Conversations around how digital marketplaces shape listening have long focused on the unbundling of the album. For some, though, this has felt distinctly tied to streaming. Nick Krawczeniuk, a music fan and network engineer who recently moved away from streaming, felt his listening habits were being particular affected by Spotify’s “liked songs” playlist: “I found myself selecting more and more just one-off songs from an artist, whereas before I’d been inclined to save a whole album.”
And Milesisbae, a 23-year-old hip-hop artist from Richmond, Virginia, who recently cancelled all streaming subscriptions after learning how little musicians were compensated, noted something similar: “I will listen to one song 100 times in a row, but I won’t give the rest of the album a chance. Before I used streaming services, I would listen to the whole thing.”
Miles says he increasingly sees artists selling CDs and downloads at shows; indeed, for some who have deleted Spotify and Apple Music accounts, leaving streaming has meant a big-picture reimagination of their relationship to MP3s. For Shakespeare, downloads are now his primary mode of consumption: he has replaced his iPod’s hard drive with a micro SD card dock to increase capacity, and loaded it with Bandcamp purchases and ripped CDs.

···

Given task 1 –
Render this sentence from the passage on leaving streaming in Spanish: "For some, though, this has felt distinctly tied to streaming."
Given task 2 –
Answer these questions from the passage on leaving streaming:
(a) What is Nick Krawczeniuk's occupation?
(b) How old is Milesisbae?
(c) What did Shakespeare put in place of his iPod's hard drive?
Given task 3 –
Reproduce the passage on leaving streaming from "And Milesisbae, a" up to and including "and ripped CDs.", substituting "digital files" for each occurrence of "downloads".
Rely only on the passage on leaving streaming when responding.

Dataset excerpt:
···

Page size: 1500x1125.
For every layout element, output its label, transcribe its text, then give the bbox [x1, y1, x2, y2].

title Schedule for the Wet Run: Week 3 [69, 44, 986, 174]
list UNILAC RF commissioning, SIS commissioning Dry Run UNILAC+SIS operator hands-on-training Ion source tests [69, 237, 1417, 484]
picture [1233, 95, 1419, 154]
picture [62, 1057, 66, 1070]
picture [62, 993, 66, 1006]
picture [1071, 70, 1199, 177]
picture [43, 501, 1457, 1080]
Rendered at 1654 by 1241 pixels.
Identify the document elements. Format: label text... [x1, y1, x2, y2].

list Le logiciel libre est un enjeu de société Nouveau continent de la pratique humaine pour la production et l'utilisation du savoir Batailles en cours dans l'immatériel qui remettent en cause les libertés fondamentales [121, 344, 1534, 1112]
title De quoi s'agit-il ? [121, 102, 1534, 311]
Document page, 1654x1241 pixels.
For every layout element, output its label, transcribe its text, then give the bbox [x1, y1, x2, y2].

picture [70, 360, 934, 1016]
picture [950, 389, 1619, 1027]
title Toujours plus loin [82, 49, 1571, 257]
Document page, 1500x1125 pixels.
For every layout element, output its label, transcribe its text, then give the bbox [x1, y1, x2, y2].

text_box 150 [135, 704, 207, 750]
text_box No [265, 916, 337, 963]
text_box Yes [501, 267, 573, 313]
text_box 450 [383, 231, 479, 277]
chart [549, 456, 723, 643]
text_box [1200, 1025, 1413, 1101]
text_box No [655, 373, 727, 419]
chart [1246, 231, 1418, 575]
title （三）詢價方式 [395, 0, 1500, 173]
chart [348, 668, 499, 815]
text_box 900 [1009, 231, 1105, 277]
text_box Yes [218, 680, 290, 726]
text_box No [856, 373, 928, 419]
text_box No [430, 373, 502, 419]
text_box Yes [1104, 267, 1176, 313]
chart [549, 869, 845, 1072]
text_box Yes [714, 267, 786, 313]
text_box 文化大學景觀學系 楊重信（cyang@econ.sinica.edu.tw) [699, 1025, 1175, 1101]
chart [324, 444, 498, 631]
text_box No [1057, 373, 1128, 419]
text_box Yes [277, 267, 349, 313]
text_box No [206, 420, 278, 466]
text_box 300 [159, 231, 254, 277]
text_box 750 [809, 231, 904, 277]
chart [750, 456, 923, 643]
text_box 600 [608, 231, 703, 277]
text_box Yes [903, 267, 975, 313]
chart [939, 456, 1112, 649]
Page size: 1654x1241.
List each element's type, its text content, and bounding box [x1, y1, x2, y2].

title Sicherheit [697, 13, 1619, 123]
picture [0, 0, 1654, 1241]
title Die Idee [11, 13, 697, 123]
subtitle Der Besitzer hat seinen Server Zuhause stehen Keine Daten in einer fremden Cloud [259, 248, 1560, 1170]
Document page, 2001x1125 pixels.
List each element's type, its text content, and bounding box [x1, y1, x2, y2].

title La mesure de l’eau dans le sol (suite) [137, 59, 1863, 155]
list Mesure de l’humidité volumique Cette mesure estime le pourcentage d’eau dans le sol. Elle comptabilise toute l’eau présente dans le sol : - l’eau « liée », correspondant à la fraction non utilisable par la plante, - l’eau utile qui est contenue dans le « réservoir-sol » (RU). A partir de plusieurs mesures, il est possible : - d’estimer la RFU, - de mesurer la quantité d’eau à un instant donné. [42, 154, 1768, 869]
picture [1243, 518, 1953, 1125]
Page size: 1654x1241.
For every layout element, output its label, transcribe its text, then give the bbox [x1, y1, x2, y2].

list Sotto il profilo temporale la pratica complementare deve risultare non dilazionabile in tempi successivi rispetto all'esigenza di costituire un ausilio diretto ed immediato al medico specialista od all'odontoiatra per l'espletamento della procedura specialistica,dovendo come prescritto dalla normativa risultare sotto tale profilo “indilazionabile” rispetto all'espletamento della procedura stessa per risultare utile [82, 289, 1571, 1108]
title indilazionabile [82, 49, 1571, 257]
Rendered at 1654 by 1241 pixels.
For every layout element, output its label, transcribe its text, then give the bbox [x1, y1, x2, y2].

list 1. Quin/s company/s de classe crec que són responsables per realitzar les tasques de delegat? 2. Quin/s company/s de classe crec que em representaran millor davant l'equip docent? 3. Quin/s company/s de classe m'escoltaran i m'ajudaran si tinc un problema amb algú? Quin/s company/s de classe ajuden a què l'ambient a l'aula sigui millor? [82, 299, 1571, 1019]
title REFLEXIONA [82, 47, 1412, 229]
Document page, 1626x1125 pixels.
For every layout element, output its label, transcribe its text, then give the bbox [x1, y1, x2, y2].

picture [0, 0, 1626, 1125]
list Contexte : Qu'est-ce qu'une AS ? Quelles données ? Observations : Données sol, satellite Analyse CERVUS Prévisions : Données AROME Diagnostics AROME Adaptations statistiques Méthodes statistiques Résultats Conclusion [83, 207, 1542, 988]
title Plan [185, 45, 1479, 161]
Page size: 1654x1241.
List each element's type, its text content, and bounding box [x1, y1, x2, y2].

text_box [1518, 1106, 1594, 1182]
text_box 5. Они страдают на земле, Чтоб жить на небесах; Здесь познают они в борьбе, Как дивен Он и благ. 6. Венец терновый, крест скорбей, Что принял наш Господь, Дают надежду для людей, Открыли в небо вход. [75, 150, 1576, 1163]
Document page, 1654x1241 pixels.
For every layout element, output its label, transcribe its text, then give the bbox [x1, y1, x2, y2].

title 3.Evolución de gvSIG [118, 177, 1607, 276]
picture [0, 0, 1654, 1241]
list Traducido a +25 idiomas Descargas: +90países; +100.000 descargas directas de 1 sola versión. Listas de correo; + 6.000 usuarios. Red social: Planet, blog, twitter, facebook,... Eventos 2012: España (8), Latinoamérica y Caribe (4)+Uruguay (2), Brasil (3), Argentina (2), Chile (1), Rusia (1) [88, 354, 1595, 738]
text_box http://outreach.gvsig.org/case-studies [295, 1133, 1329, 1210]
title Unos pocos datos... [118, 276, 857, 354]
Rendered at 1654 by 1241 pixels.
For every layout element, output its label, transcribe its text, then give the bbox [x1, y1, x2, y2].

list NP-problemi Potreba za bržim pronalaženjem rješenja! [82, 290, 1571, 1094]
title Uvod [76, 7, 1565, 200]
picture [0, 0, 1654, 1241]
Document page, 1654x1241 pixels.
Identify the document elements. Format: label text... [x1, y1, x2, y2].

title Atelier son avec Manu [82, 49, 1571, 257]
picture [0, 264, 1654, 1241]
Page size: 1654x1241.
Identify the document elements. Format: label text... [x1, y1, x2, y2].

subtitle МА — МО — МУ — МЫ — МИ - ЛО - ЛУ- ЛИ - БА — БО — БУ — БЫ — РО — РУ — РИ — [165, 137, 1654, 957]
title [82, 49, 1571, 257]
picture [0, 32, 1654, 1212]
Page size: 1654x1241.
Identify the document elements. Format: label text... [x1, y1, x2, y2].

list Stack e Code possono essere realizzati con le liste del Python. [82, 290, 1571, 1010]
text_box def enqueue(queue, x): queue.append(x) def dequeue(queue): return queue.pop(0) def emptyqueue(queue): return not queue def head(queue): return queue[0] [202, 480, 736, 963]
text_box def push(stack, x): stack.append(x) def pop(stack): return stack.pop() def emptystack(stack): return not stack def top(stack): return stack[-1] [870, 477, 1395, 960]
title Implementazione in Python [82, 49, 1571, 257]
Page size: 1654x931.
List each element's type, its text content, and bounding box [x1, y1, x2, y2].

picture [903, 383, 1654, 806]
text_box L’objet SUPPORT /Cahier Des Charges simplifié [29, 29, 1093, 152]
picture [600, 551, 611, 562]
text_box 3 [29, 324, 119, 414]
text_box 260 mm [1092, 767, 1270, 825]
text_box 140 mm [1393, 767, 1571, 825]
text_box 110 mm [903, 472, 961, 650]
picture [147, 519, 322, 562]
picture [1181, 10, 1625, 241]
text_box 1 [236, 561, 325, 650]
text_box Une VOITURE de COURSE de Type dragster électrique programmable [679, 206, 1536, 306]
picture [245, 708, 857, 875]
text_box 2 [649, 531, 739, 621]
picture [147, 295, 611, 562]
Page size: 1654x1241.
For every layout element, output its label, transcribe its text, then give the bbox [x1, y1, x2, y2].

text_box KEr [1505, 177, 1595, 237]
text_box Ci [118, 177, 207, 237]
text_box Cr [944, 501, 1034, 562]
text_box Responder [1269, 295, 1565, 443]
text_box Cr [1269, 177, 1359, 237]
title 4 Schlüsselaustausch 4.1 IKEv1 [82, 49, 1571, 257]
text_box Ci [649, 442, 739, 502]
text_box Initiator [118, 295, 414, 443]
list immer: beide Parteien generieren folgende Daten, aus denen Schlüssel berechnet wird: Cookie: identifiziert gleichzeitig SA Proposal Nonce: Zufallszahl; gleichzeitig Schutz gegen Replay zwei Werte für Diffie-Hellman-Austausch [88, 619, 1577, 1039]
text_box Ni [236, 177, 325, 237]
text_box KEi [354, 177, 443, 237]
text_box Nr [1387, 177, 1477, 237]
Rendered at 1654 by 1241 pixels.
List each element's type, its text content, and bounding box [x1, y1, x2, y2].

···

Answer 1 –
Para algunos, sin embargo, esto se ha sentido claramente ligado al streaming.

Answer 2 –
(a) He is a network engineer.
(b) He is 23 years old.
(c) A micro SD card dock.

Answer 3 –
And Milesisbae, a 23-year-old hip-hop artist from Richmond, Virginia, who recently cancelled all streaming subscriptions after learning how little musicians were compensated, noted something similar: “I will listen to one song 100 times in a row, but I won’t give the rest of the album a chance. Before I used streaming services, I would listen to the whole thing.”
Miles says he increasingly sees artists selling CDs and digital files at shows; indeed, for some who have deleted Spotify and Apple Music accounts, leaving streaming has meant a big-picture reimagination of their relationship to MP3s. For Shakespeare, digital files are now his primary mode of consumption: he has replaced his iPod’s hard drive with a micro SD card dock to increase capacity, and loaded it with Bandcamp purchases and ripped CDs.